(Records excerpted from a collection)
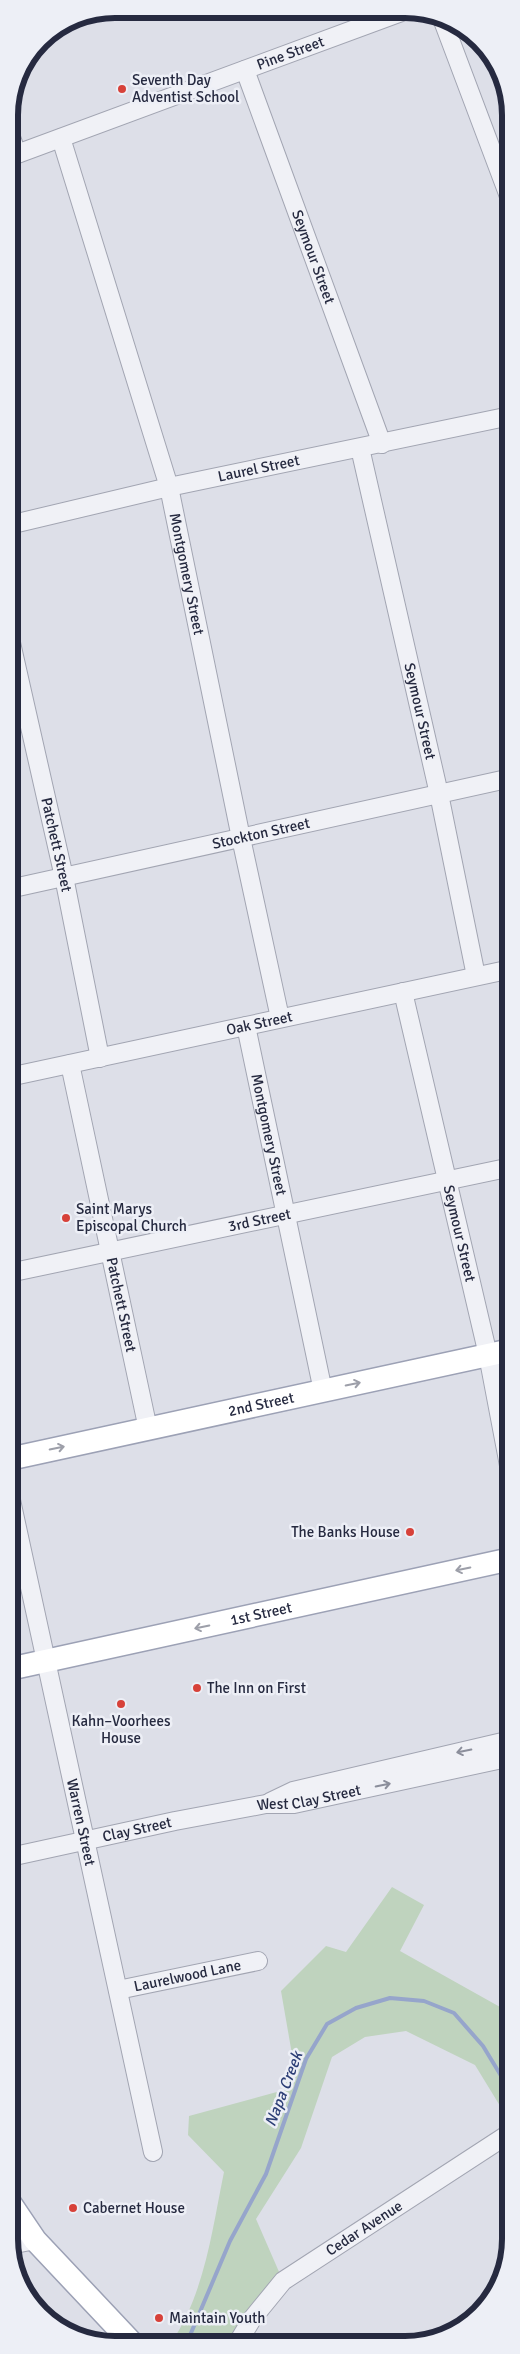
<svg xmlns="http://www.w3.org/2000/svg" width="520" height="2354" viewBox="0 0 520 2354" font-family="Signika,sans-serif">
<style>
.green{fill:#bfd3be}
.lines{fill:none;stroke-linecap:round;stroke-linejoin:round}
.stream{stroke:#96a5cb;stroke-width:4}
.minor-casing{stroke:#a2a5b2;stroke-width:20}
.major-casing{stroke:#9ca1b5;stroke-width:25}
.minor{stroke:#f0f1f6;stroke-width:18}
.major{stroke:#fff;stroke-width:22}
.oneway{stroke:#9d9fa9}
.oneway2{stroke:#8b8e9b}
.poi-dot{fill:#d74139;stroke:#edeff6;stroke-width:2}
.labels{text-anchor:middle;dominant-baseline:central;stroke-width:5;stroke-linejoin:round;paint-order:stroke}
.street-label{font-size:15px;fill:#262a40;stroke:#edeff6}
.poi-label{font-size:15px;fill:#262a40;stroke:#edeff6;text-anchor:start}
.water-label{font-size:16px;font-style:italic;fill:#2d3f76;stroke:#edeff6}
.rim{fill:none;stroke:#262a40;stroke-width:6}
</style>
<rect width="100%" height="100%" fill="#dddfe8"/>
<path class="green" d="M 392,1887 L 424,1905 L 400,1951 L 509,2012 L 511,2016 L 511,2124 L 475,2065 L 406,2031 L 365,2037 L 332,2057 L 301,2148 L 256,2219 L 283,2281 L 238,2344 L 171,2343 C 205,2293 212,2230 224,2172 L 188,2135 L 189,2116 L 284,2090 L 293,2060 L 281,1991 L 326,1946 L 346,1952 Z"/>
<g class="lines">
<path class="stream" d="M 185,2343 L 191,2333 L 230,2241 L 266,2174 L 306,2059 L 327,2024 L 356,2008 L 390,1998 L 424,2001 L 454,2013 L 483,2046 L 503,2079 L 511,2085"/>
<defs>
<g id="minor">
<path d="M 443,21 L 510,199"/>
<path id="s1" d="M 245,70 L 382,444"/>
<path d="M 9,132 L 17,154"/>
<path id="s2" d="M 61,138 L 169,487 L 241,838 L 280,1018"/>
<path id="s3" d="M 9,157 L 404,11"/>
<path id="s4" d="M 360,448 L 439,794 L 476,976"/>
<path id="s5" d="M 9,525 L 169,487 L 510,416"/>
<path id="s6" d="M 9,634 L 64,877 L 100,1058"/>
<path id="s7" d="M 9,889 L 511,778"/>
<path id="s8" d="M 403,992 L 488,1355 L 511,1476"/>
<path id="s9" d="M 246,1026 L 323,1391"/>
<path id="s10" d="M 70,1064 L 148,1429"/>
<path id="s11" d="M 9,1077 L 511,969"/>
<path id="s12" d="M 9,1273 L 511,1167"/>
<path id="s13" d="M 9,1491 L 153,2152"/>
<path d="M 270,1802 L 293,1791 L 511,1740"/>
<path id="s14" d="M 10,1857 L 175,1821 L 266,1804 L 294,1804 L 511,1757"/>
<path id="s15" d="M 118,1990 L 258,1961"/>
<path d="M 510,2003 L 511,2002"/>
<path d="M 10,2245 L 35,2240"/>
<path id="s16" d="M 237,2344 L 252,2319 L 283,2281 L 510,2133"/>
</g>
<g id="major">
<path id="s17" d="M 9,1459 L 511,1350"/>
<path id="s18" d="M 9,1669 L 511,1559"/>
<path d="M 10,2203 L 35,2240 L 132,2343"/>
</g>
</defs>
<use href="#minor" class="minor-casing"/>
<use href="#major" class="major-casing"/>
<use href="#minor" class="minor"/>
<use href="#major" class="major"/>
</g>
<defs><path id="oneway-shaft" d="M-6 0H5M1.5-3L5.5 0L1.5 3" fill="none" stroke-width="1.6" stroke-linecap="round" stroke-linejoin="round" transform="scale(1.25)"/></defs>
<g class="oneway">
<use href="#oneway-shaft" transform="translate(353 1384) rotate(-12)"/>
<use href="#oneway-shaft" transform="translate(57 1448) rotate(-12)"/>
<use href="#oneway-shaft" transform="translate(463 1569) rotate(168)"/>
<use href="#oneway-shaft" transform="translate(202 1627) rotate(168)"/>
</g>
<g class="oneway2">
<use href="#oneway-shaft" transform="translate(464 1751) rotate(169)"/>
<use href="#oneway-shaft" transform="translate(383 1785) rotate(-12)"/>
</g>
<g class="poi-dot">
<circle cx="122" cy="89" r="5"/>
<circle cx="66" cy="1218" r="5"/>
<circle cx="410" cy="1532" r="5"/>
<circle cx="197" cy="1688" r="5"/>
<circle cx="121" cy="1704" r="5"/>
<circle cx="73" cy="2208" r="5"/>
<circle cx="159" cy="2318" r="5"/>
</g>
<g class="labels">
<g class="street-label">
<text stroke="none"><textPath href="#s3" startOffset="300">Pine Street</textPath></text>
<text stroke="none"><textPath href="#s1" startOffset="199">Seymour Street</textPath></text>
<text stroke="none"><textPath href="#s5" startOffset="256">Laurel Street</textPath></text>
<text stroke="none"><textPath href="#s2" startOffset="454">Montgomery Street</textPath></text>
<text stroke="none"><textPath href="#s4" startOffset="270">Seymour Street</textPath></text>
<text stroke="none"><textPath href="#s7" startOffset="258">Stockton Street</textPath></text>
<text stroke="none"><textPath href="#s6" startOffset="216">Patchett Street</textPath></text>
<text stroke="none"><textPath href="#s11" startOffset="256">Oak Street</textPath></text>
<text stroke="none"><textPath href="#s9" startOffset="111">Montgomery Street</textPath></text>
<text stroke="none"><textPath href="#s12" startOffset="256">3rd Street</textPath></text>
<text stroke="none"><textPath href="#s8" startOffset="248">Seymour Street</textPath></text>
<text stroke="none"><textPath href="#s10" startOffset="246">Patchett Street</textPath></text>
<text stroke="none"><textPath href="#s17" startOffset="258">2nd Street</textPath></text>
<text stroke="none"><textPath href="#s18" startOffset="258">1st Street</textPath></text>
<text stroke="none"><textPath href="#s14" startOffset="305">West Clay Street</textPath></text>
<text stroke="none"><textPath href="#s13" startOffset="339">Warren Street</textPath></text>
<text stroke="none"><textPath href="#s14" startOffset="130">Clay Street</textPath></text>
<text stroke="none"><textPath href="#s15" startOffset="71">Laurelwood Lane</textPath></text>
<text stroke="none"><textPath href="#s16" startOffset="175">Cedar Avenue</textPath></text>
</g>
<g class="poi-label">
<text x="132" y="80">Seventh Day<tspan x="132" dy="17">Adventist School</tspan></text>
<text x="76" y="1209">Saint Marys<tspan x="76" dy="17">Episcopal Church</tspan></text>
<text x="400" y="1532" text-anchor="end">The Banks House</text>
<text x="207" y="1688">The Inn on First</text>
<text x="121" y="1721" text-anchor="middle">Kahn–Voorhees<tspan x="121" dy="17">House</tspan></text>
<text x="83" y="2208">Cabernet House</text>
<text x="169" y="2318">Maintain Youth</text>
</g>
<g class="water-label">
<text transform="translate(284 2089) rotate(-69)">Napa Creek</text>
</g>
</g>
<path d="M0 0H520V2354H0ZM115 18H405A97 97 0 0 1 502 115V2239A97 97 0 0 1 405 2336H115A97 97 0 0 1 18 2239V115A97 97 0 0 1 115 18Z" fill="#edeff6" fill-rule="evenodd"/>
<path class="rim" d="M115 18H405A97 97 0 0 1 502 115V2239A97 97 0 0 1 405 2336H115A97 97 0 0 1 18 2239V115A97 97 0 0 1 115 18Z"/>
</svg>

Work item:
Would you output all of the entries above exactly, keeping the pictures out?

Exercise output:
<svg xmlns="http://www.w3.org/2000/svg" width="520" height="2354" viewBox="0 0 520 2354" font-family="Signika,sans-serif">
<style>
.green{fill:#bfd3be}
.lines{fill:none;stroke-linecap:round;stroke-linejoin:round}
.stream{stroke:#96a5cb;stroke-width:4}
.minor-casing{stroke:#a2a5b2;stroke-width:20}
.major-casing{stroke:#9ca1b5;stroke-width:25}
.minor{stroke:#f0f1f6;stroke-width:18}
.major{stroke:#fff;stroke-width:22}
.oneway{stroke:#9d9fa9}
.oneway2{stroke:#8b8e9b}
.poi-dot{fill:#d74139;stroke:#edeff6;stroke-width:2}
.labels{text-anchor:middle;dominant-baseline:central;stroke-width:5;stroke-linejoin:round;paint-order:stroke}
.street-label{font-size:15px;fill:#262a40;stroke:#edeff6}
.poi-label{font-size:15px;fill:#262a40;stroke:#edeff6;text-anchor:start}
.water-label{font-size:16px;font-style:italic;fill:#2d3f76;stroke:#edeff6}
.rim{fill:none;stroke:#262a40;stroke-width:6}
</style>
<rect width="100%" height="100%" fill="#dddfe8"/>
<path class="green" d="M 392,1887 L 424,1905 L 400,1951 L 509,2012 L 511,2016 L 511,2124 L 475,2065 L 406,2031 L 365,2037 L 332,2057 L 301,2148 L 256,2219 L 283,2281 L 238,2344 L 171,2343 C 205,2293 212,2230 224,2172 L 188,2135 L 189,2116 L 284,2090 L 293,2060 L 281,1991 L 326,1946 L 346,1952 Z"/>
<g class="lines">
<path class="stream" d="M 185,2343 L 191,2333 L 230,2241 L 266,2174 L 306,2059 L 327,2024 L 356,2008 L 390,1998 L 424,2001 L 454,2013 L 483,2046 L 503,2079 L 511,2085"/>
<defs>
<g id="minor">
<path d="M 443,21 L 510,199"/>
<path id="s1" d="M 245,70 L 382,444"/>
<path d="M 9,132 L 17,154"/>
<path id="s2" d="M 61,138 L 169,487 L 241,838 L 280,1018"/>
<path id="s3" d="M 9,157 L 404,11"/>
<path id="s4" d="M 360,448 L 439,794 L 476,976"/>
<path id="s5" d="M 9,525 L 169,487 L 510,416"/>
<path id="s6" d="M 9,634 L 64,877 L 100,1058"/>
<path id="s7" d="M 9,889 L 511,778"/>
<path id="s8" d="M 403,992 L 488,1355 L 511,1476"/>
<path id="s9" d="M 246,1026 L 323,1391"/>
<path id="s10" d="M 70,1064 L 148,1429"/>
<path id="s11" d="M 9,1077 L 511,969"/>
<path id="s12" d="M 9,1273 L 511,1167"/>
<path id="s13" d="M 9,1491 L 153,2152"/>
<path d="M 270,1802 L 293,1791 L 511,1740"/>
<path id="s14" d="M 10,1857 L 175,1821 L 266,1804 L 294,1804 L 511,1757"/>
<path id="s15" d="M 118,1990 L 258,1961"/>
<path d="M 510,2003 L 511,2002"/>
<path d="M 10,2245 L 35,2240"/>
<path id="s16" d="M 237,2344 L 252,2319 L 283,2281 L 510,2133"/>
</g>
<g id="major">
<path id="s17" d="M 9,1459 L 511,1350"/>
<path id="s18" d="M 9,1669 L 511,1559"/>
<path d="M 10,2203 L 35,2240 L 132,2343"/>
</g>
</defs>
<use href="#minor" class="minor-casing"/>
<use href="#major" class="major-casing"/>
<use href="#minor" class="minor"/>
<use href="#major" class="major"/>
</g>
<defs><path id="oneway-shaft" d="M-6 0H5M1.5-3L5.5 0L1.5 3" fill="none" stroke-width="1.6" stroke-linecap="round" stroke-linejoin="round" transform="scale(1.25)"/></defs>
<g class="oneway">
<use href="#oneway-shaft" transform="translate(353 1384) rotate(-12)"/>
<use href="#oneway-shaft" transform="translate(57 1448) rotate(-12)"/>
<use href="#oneway-shaft" transform="translate(463 1569) rotate(168)"/>
<use href="#oneway-shaft" transform="translate(202 1627) rotate(168)"/>
</g>
<g class="oneway2">
<use href="#oneway-shaft" transform="translate(464 1751) rotate(169)"/>
<use href="#oneway-shaft" transform="translate(383 1785) rotate(-12)"/>
</g>
<g class="poi-dot">
<circle cx="122" cy="89" r="5"/>
<circle cx="66" cy="1218" r="5"/>
<circle cx="410" cy="1532" r="5"/>
<circle cx="197" cy="1688" r="5"/>
<circle cx="121" cy="1704" r="5"/>
<circle cx="73" cy="2208" r="5"/>
<circle cx="159" cy="2318" r="5"/>
</g>
<g class="labels">
<g class="street-label">
<text stroke="none"><textPath href="#s3" startOffset="300">Pine Street</textPath></text>
<text stroke="none"><textPath href="#s1" startOffset="199">Seymour Street</textPath></text>
<text stroke="none"><textPath href="#s5" startOffset="256">Laurel Street</textPath></text>
<text stroke="none"><textPath href="#s2" startOffset="454">Montgomery Street</textPath></text>
<text stroke="none"><textPath href="#s4" startOffset="270">Seymour Street</textPath></text>
<text stroke="none"><textPath href="#s7" startOffset="258">Stockton Street</textPath></text>
<text stroke="none"><textPath href="#s6" startOffset="216">Patchett Street</textPath></text>
<text stroke="none"><textPath href="#s11" startOffset="256">Oak Street</textPath></text>
<text stroke="none"><textPath href="#s9" startOffset="111">Montgomery Street</textPath></text>
<text stroke="none"><textPath href="#s12" startOffset="256">3rd Street</textPath></text>
<text stroke="none"><textPath href="#s8" startOffset="248">Seymour Street</textPath></text>
<text stroke="none"><textPath href="#s10" startOffset="246">Patchett Street</textPath></text>
<text stroke="none"><textPath href="#s17" startOffset="258">2nd Street</textPath></text>
<text stroke="none"><textPath href="#s18" startOffset="258">1st Street</textPath></text>
<text stroke="none"><textPath href="#s14" startOffset="305">West Clay Street</textPath></text>
<text stroke="none"><textPath href="#s13" startOffset="339">Warren Street</textPath></text>
<text stroke="none"><textPath href="#s14" startOffset="130">Clay Street</textPath></text>
<text stroke="none"><textPath href="#s15" startOffset="71">Laurelwood Lane</textPath></text>
<text stroke="none"><textPath href="#s16" startOffset="175">Cedar Avenue</textPath></text>
</g>
<g class="poi-label">
<text x="132" y="80">Seventh Day<tspan x="132" dy="17">Adventist School</tspan></text>
<text x="76" y="1209">Saint Marys<tspan x="76" dy="17">Episcopal Church</tspan></text>
<text x="400" y="1532" text-anchor="end">The Banks House</text>
<text x="207" y="1688">The Inn on First</text>
<text x="121" y="1721" text-anchor="middle">Kahn–Voorhees<tspan x="121" dy="17">House</tspan></text>
<text x="83" y="2208">Cabernet House</text>
<text x="169" y="2318">Maintain Youth</text>
</g>
<g class="water-label">
<text transform="translate(284 2089) rotate(-69)">Napa Creek</text>
</g>
</g>
<path d="M0 0H520V2354H0ZM115 18H405A97 97 0 0 1 502 115V2239A97 97 0 0 1 405 2336H115A97 97 0 0 1 18 2239V115A97 97 0 0 1 115 18Z" fill="#edeff6" fill-rule="evenodd"/>
<path class="rim" d="M115 18H405A97 97 0 0 1 502 115V2239A97 97 0 0 1 405 2336H115A97 97 0 0 1 18 2239V115A97 97 0 0 1 115 18Z"/>
</svg>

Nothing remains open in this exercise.